■ What to produce: From the first line to the last, restate the data exactly, leaving out the images.

■ The data:

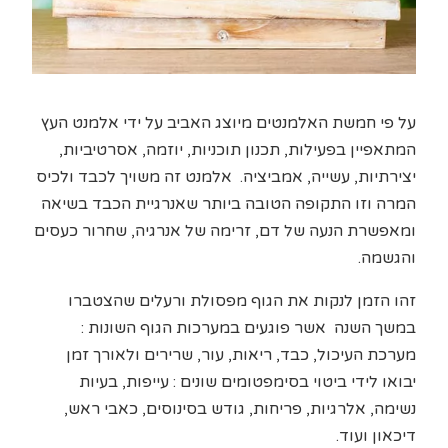
על פי חמשת האלמנטים מיוצג האביב על ידי אלמנט העץ
המתאפיין בפעילות, תכנון תוכניות, יוזמה, אסרטיביות,
יצירתיות, עשייה, אמביציה. אלמנט זה משויך לכבד ולכיס
המרה וזו התקופה הטובה ביותר שאנרגיית הכבד בשיאה
ומאפשרת הנעה של דם, זרימה של אנרגיה, שחרור כעסים
והגשמה.
זהו הזמן לנקות את הגוף מפסולת ורעלים שהצטברו
במשך השנה אשר פוגעים במערכות הגוף השונות :
מערכת העיכול, כבד, ריאות, עור, שרירים ולאורך זמן
יבואו לידי ביטוי בסימפטומים שונים : עייפות, בעיות
נשימה, אלרגיות, פריחות, גודש בסינוסים, כאבי ראש,
דיכאון ועוד.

■ The completed task:
על פי חמשת האלמנטים מיוצג האביב על ידי אלמנט העץ
המתאפיין בפעילות, תכנון תוכניות, יוזמה, אסרטיביות,
יצירתיות, עשייה, אמביציה. אלמנט זה משויך לכבד ולכיס
המרה וזו התקופה הטובה ביותר שאנרגיית הכבד בשיאה
ומאפשרת הנעה של דם, זרימה של אנרגיה, שחרור כעסים
והגשמה.
זהו הזמן לנקות את הגוף מפסולת ורעלים שהצטברו
במשך השנה אשר פוגעים במערכות הגוף השונות :
מערכת העיכול, כבד, ריאות, עור, שרירים ולאורך זמן
יבואו לידי ביטוי בסימפטומים שונים : עייפות, בעיות
נשימה, אלרגיות, פריחות, גודש בסינוסים, כאבי ראש,
דיכאון ועוד.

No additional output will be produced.